Certains sont prêts à tout pour se faire reconnaître, pour que l'on fasse attention à eux, quitte à se faire détester et à se faire attaquer. Plutôt la violence de l'attaque que l'ignorance ou le mépris. Rien n'est pire que de ne pas exister pour autrui : c'est logique car si l'on en croit Hegel, je ne peux me reconnaître qu'à travers le regard d'autrui. Seul autrui atteste de mon existence à mes propres yeux, seul autrui peut être le miroir de ce qui se joue en moi et me permet de le voir. Sans cela je pourrais sentir que j'existe mais non me reconnaître comme un être pensant ou spirituel. L'enjeu de se faire reconnaître est donc de se reconnaître tout simplement.
Celui qui souffre ostensiblement cherche à ce qu'autrui lui accorde une valeur pour le prix de sa souffrance
Certains sont prêts à aller jusqu'à se faire agresser et donc à souffrir plutôt que de risquer l'ignorance, la compassion ou la pitié qui témoignerait de leur état d'infériorité, d'aliénation et d'impuissance. La souffrance est en effet un moyen d'exister : on pourrait raconter l'histoire du monde à travers le prisme de la souffrance. Que serait Jésus sans la souffrance, sans la passion, sans l'abandon, l'humiliation ? La souffrance inspire le respect, elle donne une dimension dramatique au Sujet , qui, sans elle, il ne serait peut-être que pauvre, chétif et mesquin. La souffrance élève parce qu'elle met le Sujet à l'épreuve et autrui ne peut ignorer celui qui souffre car par empathie il souffre lui-même. Au moins faut-il que cette souffrance soit visible aux yeux d'autrui : celui qui cherche la reconnaissance a tout intérêt à ce que sa souffrance soit visible, voire spectaculaire.
Celui qui souffre ostensiblement cherche à ce qu'autrui lui accorde une valeur pour le prix de sa souffrance, comme si cette souffrance lui ouvrait des droits à la valeur, la dignité, la reconnaissance.

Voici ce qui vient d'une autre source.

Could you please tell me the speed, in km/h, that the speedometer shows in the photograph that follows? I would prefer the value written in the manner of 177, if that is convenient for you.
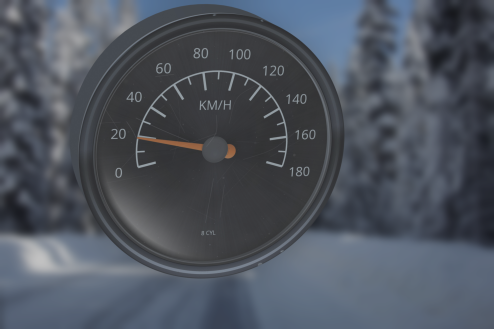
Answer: 20
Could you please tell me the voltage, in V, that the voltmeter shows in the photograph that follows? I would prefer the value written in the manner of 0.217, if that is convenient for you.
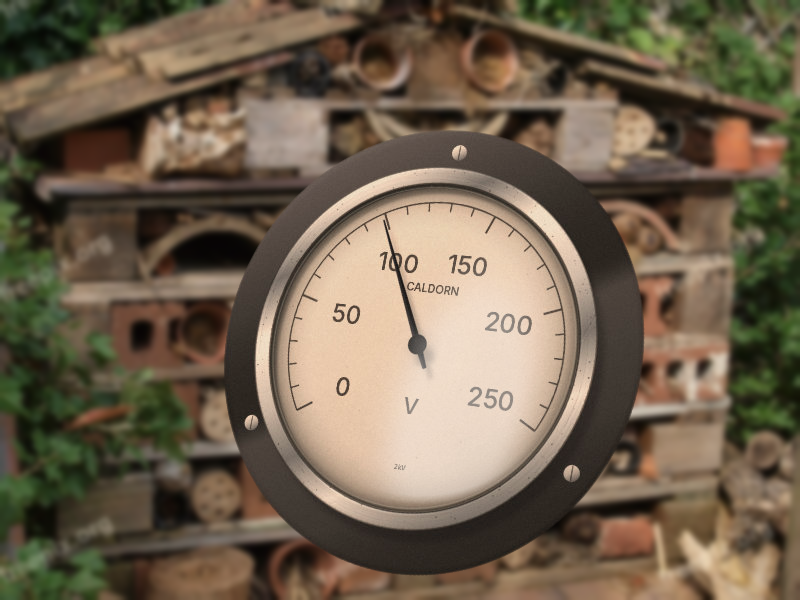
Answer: 100
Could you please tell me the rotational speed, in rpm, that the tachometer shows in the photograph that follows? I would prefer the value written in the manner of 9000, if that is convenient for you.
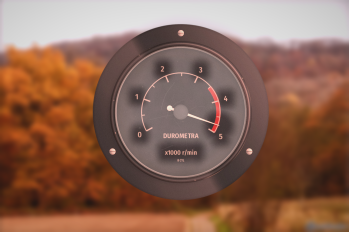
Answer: 4750
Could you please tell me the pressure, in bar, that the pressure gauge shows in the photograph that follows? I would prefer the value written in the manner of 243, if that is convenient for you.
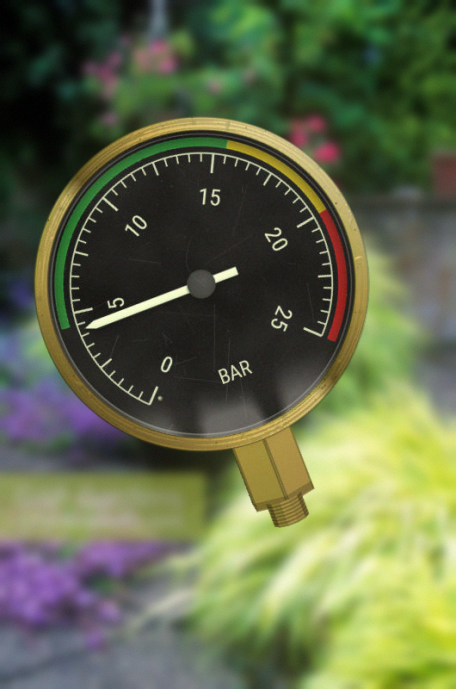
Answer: 4.25
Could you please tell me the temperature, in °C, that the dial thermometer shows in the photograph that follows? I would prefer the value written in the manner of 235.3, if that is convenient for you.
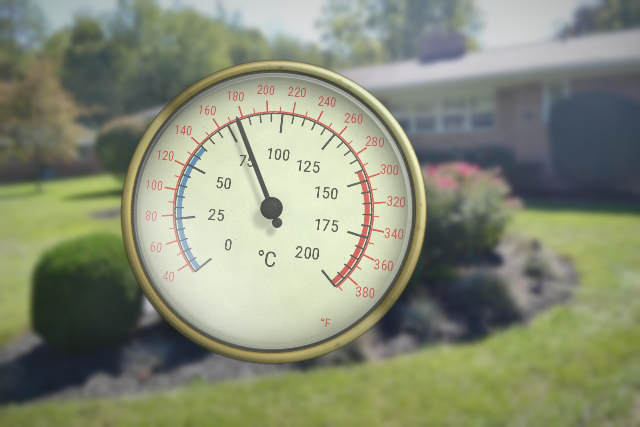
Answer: 80
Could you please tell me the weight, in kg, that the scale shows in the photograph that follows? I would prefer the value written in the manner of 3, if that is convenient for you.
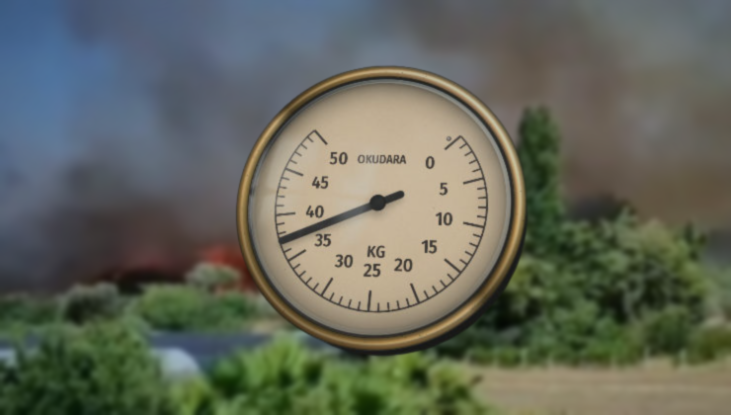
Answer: 37
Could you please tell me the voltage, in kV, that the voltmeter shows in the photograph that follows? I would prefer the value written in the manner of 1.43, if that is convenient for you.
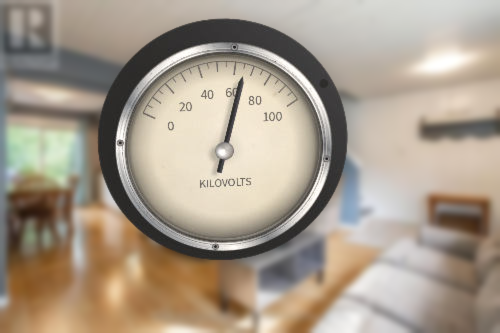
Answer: 65
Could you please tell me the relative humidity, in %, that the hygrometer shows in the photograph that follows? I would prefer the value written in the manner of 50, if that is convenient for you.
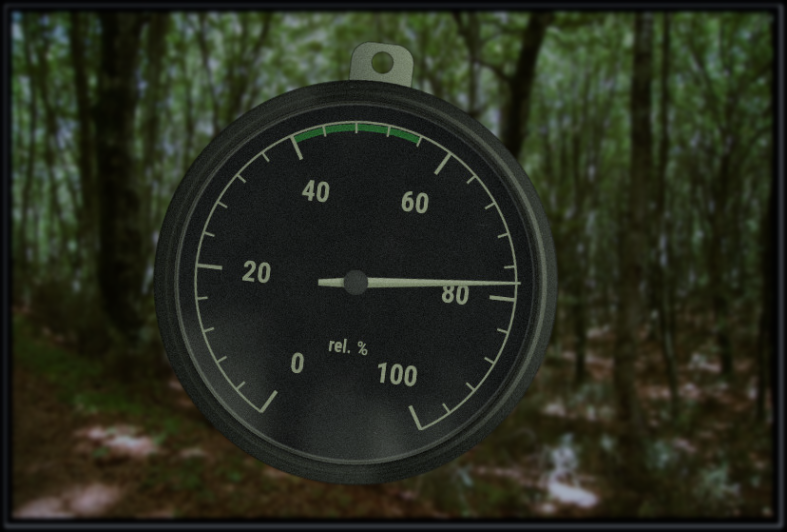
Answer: 78
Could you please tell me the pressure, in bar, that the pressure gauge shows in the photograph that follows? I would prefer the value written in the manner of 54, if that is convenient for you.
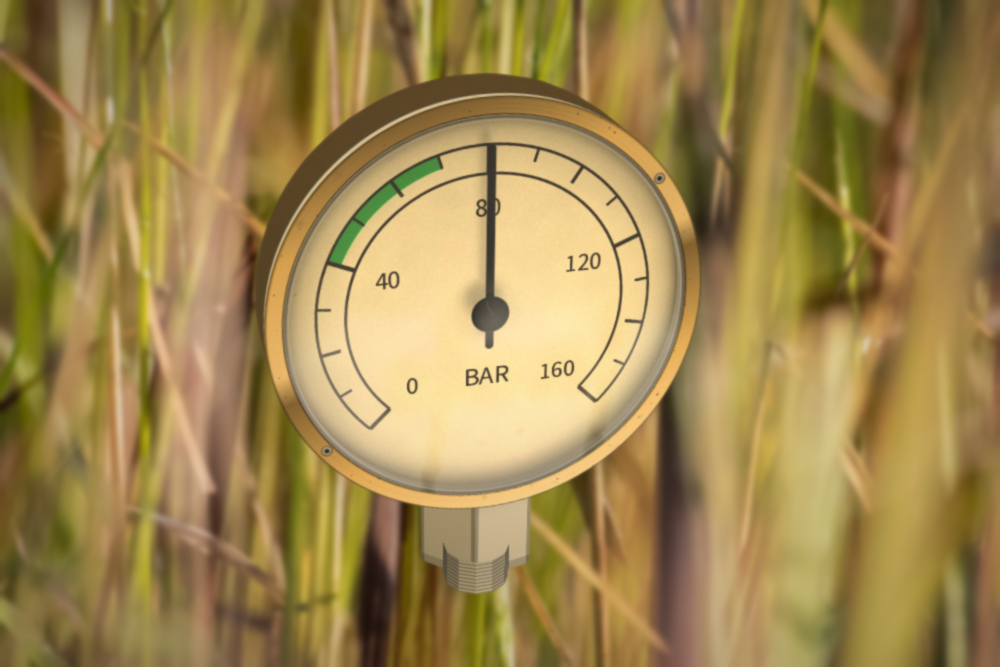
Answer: 80
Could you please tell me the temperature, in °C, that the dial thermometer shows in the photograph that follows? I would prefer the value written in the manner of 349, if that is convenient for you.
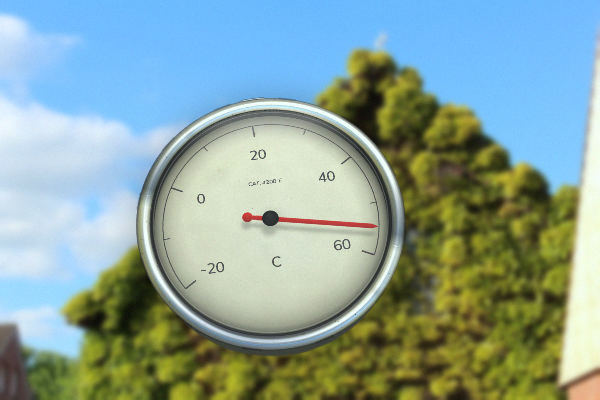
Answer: 55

Plus classiquement, le désir de reconnaissance prend plusieurs formes : je peux vouloir me faire reconnaître comme existant tout simplement, ce qui passe en général par le regard au minimum, je peux vouloir me faire reconnaitre en devenant riche ou puissant (ou les deux à la fois), en devenant un expert dans mon domaine, en accomplissant un exploit, en créant quelque chose d’unique comme pour les artistes.
On peut ainsi se faire reconnaître pour ce que l'on a, pour ce que l'on pour ce que l'on fait, pour ce que l'on crée, pour ce que l'on donne aussi.
La chose qui semble la plus difficile cependant est de se faire reconnaître pour ce que l'on est et non pour ce que l'on veut que les autres voient en nous.
Celui qui se fait reconnaître pour ce qu'il est est celui qui est, simplement, qui fait coïncider son être et son image, qui ne cherche pas justement à se faire reconnaître. Lui-même se reconnaît en lui-même ou plutôt il n'a pas besoin de se reconnaître puisqu'il se connait déjà. Il sait ce qu'il vaut et apprend à vouloir ce qui correspond à ce qu'il est, il "apprend à devenir qui il est" selon la formule de Pindare.
Pourquoi disons-nous que c'était la chose la plus difficile ? Parce qu'elle nécessite de s'affranchir du regard d'autrui afin de se voir soi-même sans faux-semblants, sans fausse pudeur ou modestie.
De toutes façons, autrui finit en général par nous voir tel que nous sommes malgré nos efforts pour le cacher par conséquent mieux vaut d’emblée coïncider avec soi-même ce qui nous économisera beaucoup d’énergie.